[TASK STATEMENT]:
Rewrite the data from its first line through the line containing "Riva (ホテル リーバ)", inclusive, replacing "Cancel" with "Close" and leaving everything else unchanged.

[DATASET EXCERPTS]:
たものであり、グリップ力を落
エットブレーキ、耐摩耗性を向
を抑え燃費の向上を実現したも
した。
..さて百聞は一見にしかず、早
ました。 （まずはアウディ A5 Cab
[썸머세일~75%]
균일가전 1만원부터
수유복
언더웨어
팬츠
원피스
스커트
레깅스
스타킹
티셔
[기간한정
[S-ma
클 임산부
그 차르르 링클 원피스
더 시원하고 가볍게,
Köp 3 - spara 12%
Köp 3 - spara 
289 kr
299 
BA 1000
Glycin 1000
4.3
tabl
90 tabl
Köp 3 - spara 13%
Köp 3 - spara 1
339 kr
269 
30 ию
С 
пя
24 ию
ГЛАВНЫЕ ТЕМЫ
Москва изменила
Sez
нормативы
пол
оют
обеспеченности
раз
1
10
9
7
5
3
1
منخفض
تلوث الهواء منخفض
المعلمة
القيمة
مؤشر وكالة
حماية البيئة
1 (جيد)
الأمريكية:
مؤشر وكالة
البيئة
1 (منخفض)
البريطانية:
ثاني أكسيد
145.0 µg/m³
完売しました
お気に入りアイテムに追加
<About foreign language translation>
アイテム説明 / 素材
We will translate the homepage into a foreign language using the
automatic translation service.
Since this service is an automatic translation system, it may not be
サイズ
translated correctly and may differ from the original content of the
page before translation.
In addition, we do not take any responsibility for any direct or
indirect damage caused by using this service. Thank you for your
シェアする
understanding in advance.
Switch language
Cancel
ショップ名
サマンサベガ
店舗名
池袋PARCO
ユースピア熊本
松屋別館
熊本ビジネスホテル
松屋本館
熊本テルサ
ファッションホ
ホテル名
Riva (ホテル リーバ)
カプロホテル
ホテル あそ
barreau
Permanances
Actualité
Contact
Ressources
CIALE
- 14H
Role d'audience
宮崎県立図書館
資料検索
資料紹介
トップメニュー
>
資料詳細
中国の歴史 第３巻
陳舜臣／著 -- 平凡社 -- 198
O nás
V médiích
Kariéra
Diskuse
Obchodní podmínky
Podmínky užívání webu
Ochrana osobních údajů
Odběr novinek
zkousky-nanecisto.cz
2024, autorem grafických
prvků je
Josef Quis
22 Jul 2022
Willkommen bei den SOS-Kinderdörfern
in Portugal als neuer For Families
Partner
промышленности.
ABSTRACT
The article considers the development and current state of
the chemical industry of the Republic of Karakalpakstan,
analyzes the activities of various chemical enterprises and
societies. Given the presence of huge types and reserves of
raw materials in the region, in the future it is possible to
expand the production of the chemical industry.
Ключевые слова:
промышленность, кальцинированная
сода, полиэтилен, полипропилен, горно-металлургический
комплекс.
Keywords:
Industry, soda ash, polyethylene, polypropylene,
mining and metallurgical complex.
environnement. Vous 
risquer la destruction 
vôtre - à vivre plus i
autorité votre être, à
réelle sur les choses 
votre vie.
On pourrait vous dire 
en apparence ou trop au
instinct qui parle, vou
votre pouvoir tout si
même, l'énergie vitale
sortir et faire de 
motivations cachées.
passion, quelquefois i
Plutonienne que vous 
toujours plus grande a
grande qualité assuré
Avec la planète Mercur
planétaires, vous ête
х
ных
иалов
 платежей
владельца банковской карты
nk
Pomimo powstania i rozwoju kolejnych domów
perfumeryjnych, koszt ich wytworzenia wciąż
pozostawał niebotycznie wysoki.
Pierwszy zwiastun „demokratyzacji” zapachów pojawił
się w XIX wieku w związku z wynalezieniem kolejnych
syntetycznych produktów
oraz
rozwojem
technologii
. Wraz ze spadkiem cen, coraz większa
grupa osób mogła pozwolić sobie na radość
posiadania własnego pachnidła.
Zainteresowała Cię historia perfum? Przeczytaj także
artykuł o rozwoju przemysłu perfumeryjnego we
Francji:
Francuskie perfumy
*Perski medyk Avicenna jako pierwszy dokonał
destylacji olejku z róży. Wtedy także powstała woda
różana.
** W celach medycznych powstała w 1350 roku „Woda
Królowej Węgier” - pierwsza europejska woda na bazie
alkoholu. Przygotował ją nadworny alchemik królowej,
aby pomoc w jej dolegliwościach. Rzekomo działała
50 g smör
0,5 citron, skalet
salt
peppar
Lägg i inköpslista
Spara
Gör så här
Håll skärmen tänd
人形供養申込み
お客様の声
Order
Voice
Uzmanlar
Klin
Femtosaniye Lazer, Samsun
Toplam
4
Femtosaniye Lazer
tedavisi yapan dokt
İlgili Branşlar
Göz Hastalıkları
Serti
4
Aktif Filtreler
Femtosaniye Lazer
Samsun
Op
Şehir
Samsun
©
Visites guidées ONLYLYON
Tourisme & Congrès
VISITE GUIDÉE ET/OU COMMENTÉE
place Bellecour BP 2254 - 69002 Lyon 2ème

[SOLVED EXERCISE]:
たものであり、グリップ力を落
エットブレーキ、耐摩耗性を向
を抑え燃費の向上を実現したも
した。
..さて百聞は一見にしかず、早
ました。 （まずはアウディ A5 Cab
[썸머세일~75%]
균일가전 1만원부터
수유복
언더웨어
팬츠
원피스
스커트
레깅스
스타킹
티셔
[기간한정
[S-ma
클 임산부
그 차르르 링클 원피스
더 시원하고 가볍게,
Köp 3 - spara 12%
Köp 3 - spara 
289 kr
299 
BA 1000
Glycin 1000
4.3
tabl
90 tabl
Köp 3 - spara 13%
Köp 3 - spara 1
339 kr
269 
30 ию
С 
пя
24 ию
ГЛАВНЫЕ ТЕМЫ
Москва изменила
Sez
нормативы
пол
оют
обеспеченности
раз
1
10
9
7
5
3
1
منخفض
تلوث الهواء منخفض
المعلمة
القيمة
مؤشر وكالة
حماية البيئة
1 (جيد)
الأمريكية:
مؤشر وكالة
البيئة
1 (منخفض)
البريطانية:
ثاني أكسيد
145.0 µg/m³
完売しました
お気に入りアイテムに追加
<About foreign language translation>
アイテム説明 / 素材
We will translate the homepage into a foreign language using the
automatic translation service.
Since this service is an automatic translation system, it may not be
サイズ
translated correctly and may differ from the original content of the
page before translation.
In addition, we do not take any responsibility for any direct or
indirect damage caused by using this service. Thank you for your
シェアする
understanding in advance.
Switch language
Close
ショップ名
サマンサベガ
店舗名
池袋PARCO
ユースピア熊本
松屋別館
熊本ビジネスホテル
松屋本館
熊本テルサ
ファッションホ
ホテル名
Riva (ホテル リーバ)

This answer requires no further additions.